Peace by God’s grace characterises the life of the Church in its both internal and external dimensions. Certainly, the grace-filled gift of peace also depends on the human effort. The gifts of the Holy Spirit are manifested only there where the human heart moves, coming the other way in the repentant desire of the truth of God. The gift of peace is revealed when Christians seek it, “remembering without ceasing work of faith, and labour of love, and patience of hope in our Lord Jesus Christ” (1 Thes. 1:3). Aspirations for peace by every individual member of the body of Christ should be independent of the time and living conditions. Pleasing to God (Mt. 5:9), they bring fruit wherever and whenever they are there. Peace as a gift of God, which transforms the inner man, should be also manifested outwardly. It should be cherished and stirred up (2 Tim. 1:6). Therefore, peacemaking becomes a task of the Church of Christ: “if it be possible, as much as lieth in you, live peaceably with all men” (Rom. 12:18) and seek “to keep the unity of the spirit in the bond of peace” (Eph. 4:3). The New Testament call to peacemaking is based on the personal example of the Saviour and on His teaching. If the commandments of non-resistance to evil (Mt. 5:39), love of one’ enemies (Mt. 5:44) and forgiveness (Mt. 6:14-15) are addressed primarily to the individual, the commandment of peacemaking, “Blessed are the peacemakers; for they shall be called the children of God”, has the direct bearing on social ethics.

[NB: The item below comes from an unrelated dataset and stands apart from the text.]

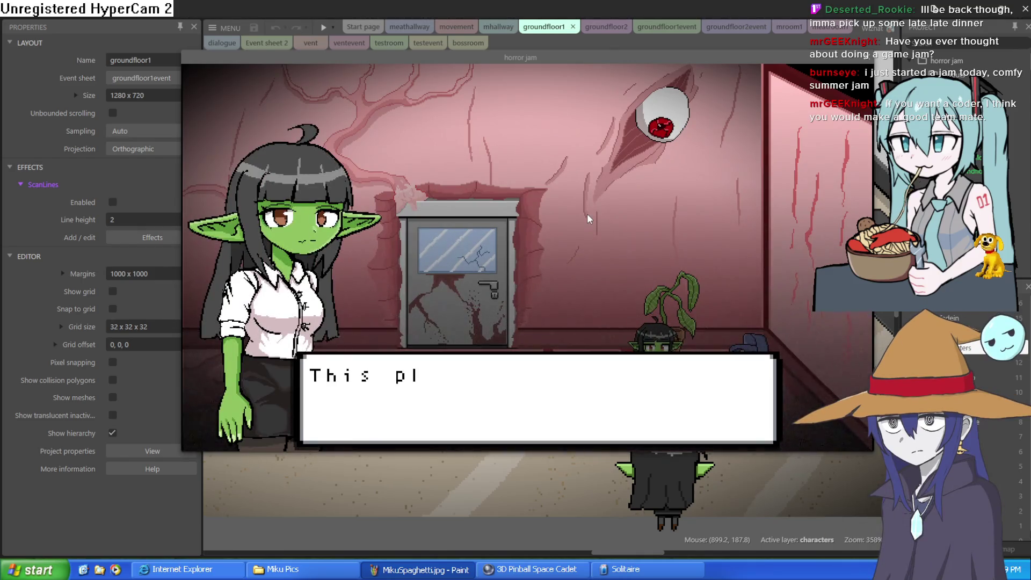
key(space)
key(Left)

The Russian Orthodox Church seeks to carry out her peace service both on national and international scale, trying to help resolve various contradictions and bring nations, ethnic groups, governments and political forces to harmony. To this end, she makes appeals to the powers that be and other influential sections of society and takes efforts to organise negotiations between hostile parties and to give aid to those who suffer. The Church also opposes the propaganda of war and violence, as well as various manifestations of hatred capable of provoking fratricidal clashes.